Paute, marzo de 1993. El cerro Tamuga, erosionado por la explotación de piedra, se viene abajo y tapona el punto en el que confluían los ríos Cuenca y Jadán. Cerca de 20 millones de metros cúbicos de tierra y piedra forman una represa natural de 800 metros de largo, 200 de ancho y 100 metros de profundidad.
El desfogue del agua arrasó con poblados, mató a decenas de personas, causó cientos de casas destruidas y decenas de kilómetros de vías inservibles. Fue una tragedia para Azuay y el país, que pudo evitarse.
Quito, diciembre del 2017. 150 000 metros cúbicos de tierra se deslizaron y taponaron 300 metros del canal de agua Pita-Puengasí. Cerca de 600 000 personas, ubicadas en unos 60 barrios, se quedaron sin agua durante cerca de tres días.
Durante varios días los sectores afectados fueron abastecidas de agua con tanqueros, en medio del malestar de los ciudadanos que exigían soluciones a las autoridades.

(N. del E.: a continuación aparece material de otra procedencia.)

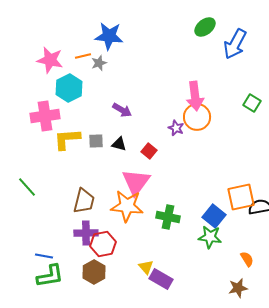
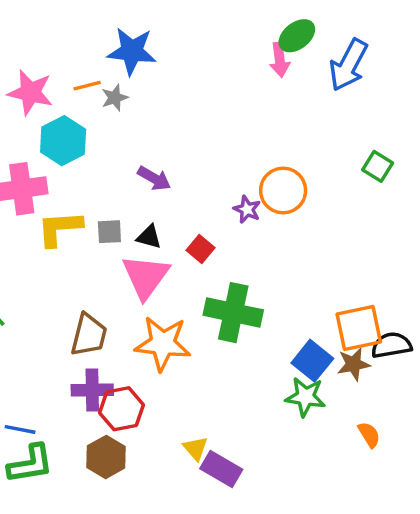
pink arrow: (195, 96) -> (280, 60), moved, size x0.7
pink triangle: (136, 182) -> (146, 276), moved
green cross: (168, 217) -> (233, 313), moved, size x1.4
brown star: (238, 288) -> (354, 364), moved

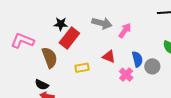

San Lorenzo, enero del 2018. Un atentado contra el comando policial ubicado en esa localidad de Esmeraldas, deja algo más de 20 heridos, decenas de casas destruidas o afectadas y, lo que es más grave, una sensación de miedo en todo el país.
Las autoridades hablan de exmiembros de las FARC colombianas como supuestos responsables. El hecho ya se investiga.
Los tres sucesos mencionados tienen un punto en común: dejan pensar que en Ecuador, por lo general, esperamos que ocurran las tragedias para reaccionar. Ha ocurrido en temas de salud, de movilidad, de ambiente, de seguridad nacional y un largo etcétera.
Luego de estos y otros hechos, las autoridades anuncian acciones y los ciudadanos exigen respuestas. Pero ¿qué tal si mejor no se toman acciones conjuntas entre los distintos actores de la sociedad ecuatoriana? En ciertos barrios, por ejemplo, ya existen iniciativas en temas de ambiente o salud.
No cabe seguir esperando que ocurran hechos lamentables para actuar o reaccionar. La clave, en todo, es planificar y prevenir.